Member of the Nevada Assembly from the 2nd district
- In office January 3, 2003 – January 3, 2009
- Preceded by: Merle Berman
- Succeeded by: John Hambrick

Personal details
- Born: February 8, 1958 (age 68) Salt Lake City, Utah, U.S.
- Party: Republican
- Education: Ricks College (AD) Brigham Young University (BS) Jefferson Medical College (Doctor of Medicine)

= Garn Mabey =

American politician (born 1958)

Garn Mabey (born February 8, 1958) is an American politician from the state of Nevada. A member of the Republican Party, he represented the 2nd district in the Nevada Assembly from 2003 to 2009, serving as Minority Leader from January to October 2007.

==Professional career==
Mabey works as an obstetrician and gynecologist. He has served as president of the Clark County OB/GYN Society.

==Political career==
Mabey first ran for Nevada Assembly in 2002, challenging incumbent Merle Berman in the Republican primary. Mabey's primary challenge was endorsed by U.S. Senator John Ensign. He ultimately prevailed with 53% of the vote, crediting his win to an extensive canvassing operation. Mabey went on to win the general election with 77% of the vote to 23% for Independent American nominee Brian Barnes. Mabey pledged to prioritize medical issues in the legislature, calling to reduce liability insurance premiums. He was re-elected in 2004 and 2006.

In November 2004, Mabey's Republican colleagues elected him Assistant Minority Leader. He beat out fellow assemblyman Rod Sherer for the position. Mabey was later elected Minority Leader in 2006, with Heidi Gansert as Assistant Minority Leader. He replaced Lynn Hettrick, who did not seek re-election in 2006.

In October 2007, Assembly Republicans voted to remove Mabey from his position and replace him with Gansert. Assemblyman James Settelmeyer said that Mabey "had indicated to everyone, including the press, he was done with the Assembly or did not want to take such an active role," while Assemblyman Bob Beers commented that "to a certain extent, it was his decision." Indeed, Mabey chose to retire in 2008, and was replaced by former Clark County Republican Party chair John Hambrick.

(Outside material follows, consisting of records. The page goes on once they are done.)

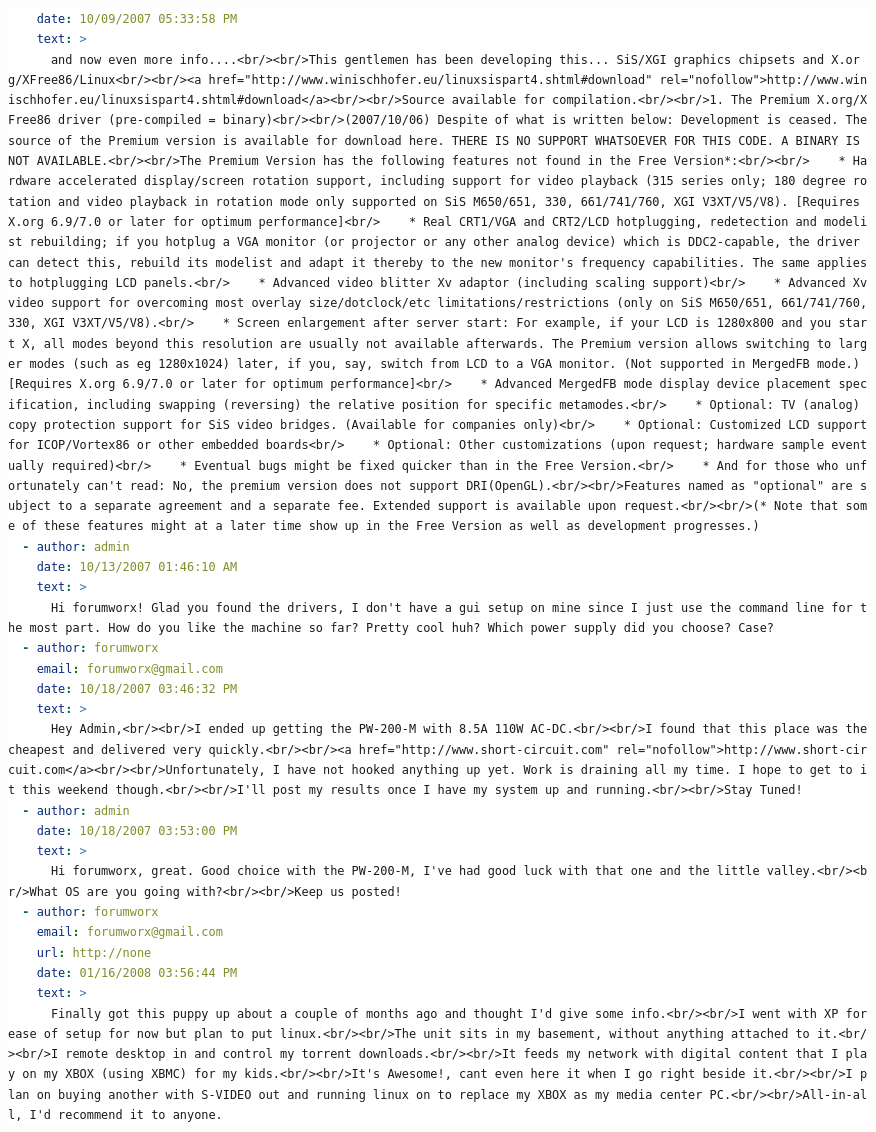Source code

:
 ```yaml
    date: 10/09/2007 05:33:58 PM
    text: >
      and now even more info....<br/><br/>This gentlemen has been developing this... SiS/XGI graphics chipsets and X.org/XFree86/Linux<br/><br/><a href="http://www.winischhofer.eu/linuxsispart4.shtml#download" rel="nofollow">http://www.winischhofer.eu/linuxsispart4.shtml#download</a><br/><br/>Source available for compilation.<br/><br/>1. The Premium X.org/XFree86 driver (pre-compiled = binary)<br/><br/>(2007/10/06) Despite of what is written below: Development is ceased. The source of the Premium version is available for download here. THERE IS NO SUPPORT WHATSOEVER FOR THIS CODE. A BINARY IS NOT AVAILABLE.<br/><br/>The Premium Version has the following features not found in the Free Version*:<br/><br/>    * Hardware accelerated display/screen rotation support, including support for video playback (315 series only; 180 degree rotation and video playback in rotation mode only supported on SiS M650/651, 330, 661/741/760, XGI V3XT/V5/V8). [Requires X.org 6.9/7.0 or later for optimum performance]<br/>    * Real CRT1/VGA and CRT2/LCD hotplugging, redetection and modelist rebuilding; if you hotplug a VGA monitor (or projector or any other analog device) which is DDC2-capable, the driver can detect this, rebuild its modelist and adapt it thereby to the new monitor's frequency capabilities. The same applies to hotplugging LCD panels.<br/>    * Advanced video blitter Xv adaptor (including scaling support)<br/>    * Advanced Xv video support for overcoming most overlay size/dotclock/etc limitations/restrictions (only on SiS M650/651, 661/741/760, 330, XGI V3XT/V5/V8).<br/>    * Screen enlargement after server start: For example, if your LCD is 1280x800 and you start X, all modes beyond this resolution are usually not available afterwards. The Premium version allows switching to larger modes (such as eg 1280x1024) later, if you, say, switch from LCD to a VGA monitor. (Not supported in MergedFB mode.) [Requires X.org 6.9/7.0 or later for optimum performance]<br/>    * Advanced MergedFB mode display device placement specification, including swapping (reversing) the relative position for specific metamodes.<br/>    * Optional: TV (analog) copy protection support for SiS video bridges. (Available for companies only)<br/>    * Optional: Customized LCD support for ICOP/Vortex86 or other embedded boards<br/>    * Optional: Other customizations (upon request; hardware sample eventually required)<br/>    * Eventual bugs might be fixed quicker than in the Free Version.<br/>    * And for those who unfortunately can't read: No, the premium version does not support DRI(OpenGL).<br/><br/>Features named as "optional" are subject to a separate agreement and a separate fee. Extended support is available upon request.<br/><br/>(* Note that some of these features might at a later time show up in the Free Version as well as development progresses.)
  - author: admin
    date: 10/13/2007 01:46:10 AM
    text: >
      Hi forumworx! Glad you found the drivers, I don't have a gui setup on mine since I just use the command line for the most part. How do you like the machine so far? Pretty cool huh? Which power supply did you choose? Case?
  - author: forumworx
    email: forumworx@gmail.com
    date: 10/18/2007 03:46:32 PM
    text: >
      Hey Admin,<br/><br/>I ended up getting the PW-200-M with 8.5A 110W AC-DC.<br/><br/>I found that this place was the cheapest and delivered very quickly.<br/><br/><a href="http://www.short-circuit.com" rel="nofollow">http://www.short-circuit.com</a><br/><br/>Unfortunately, I have not hooked anything up yet. Work is draining all my time. I hope to get to it this weekend though.<br/><br/>I'll post my results once I have my system up and running.<br/><br/>Stay Tuned!
  - author: admin
    date: 10/18/2007 03:53:00 PM
    text: >
      Hi forumworx, great. Good choice with the PW-200-M, I've had good luck with that one and the little valley.<br/><br/>What OS are you going with?<br/><br/>Keep us posted!
  - author: forumworx
    email: forumworx@gmail.com
    url: http://none
    date: 01/16/2008 03:56:44 PM
    text: >
      Finally got this puppy up about a couple of months ago and thought I'd give some info.<br/><br/>I went with XP for ease of setup for now but plan to put linux.<br/><br/>The unit sits in my basement, without anything attached to it.<br/><br/>I remote desktop in and control my torrent downloads.<br/><br/>It feeds my network with digital content that I play on my XBOX (using XBMC) for my kids.<br/><br/>It's Awesome!, cant even here it when I go right beside it.<br/><br/>I plan on buying another with S-VIDEO out and running linux on to replace my XBOX as my media center PC.<br/><br/>All-in-all, I'd recommend it to anyone.
```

Mabey ran for U.S. Senate in the 2010 election. He received just 0.26% of the vote in the Republican primary. In 2016, Mabey applied to be appointed to the vacant 5th district Assembly seat. The appointment instead went to businessman Kyle James Stephens. Mabey later filed to run in the 2024 U.S. Senate election. His campaign was endorsed by the Las Vegas Sun and Las Vegas Weekly. He ultimately received 1.0% of the vote in the Republican primary.

==Personal life==
Mabey lives in Las Vegas. He is married and has five children. His hobbies include photography and HAM radio.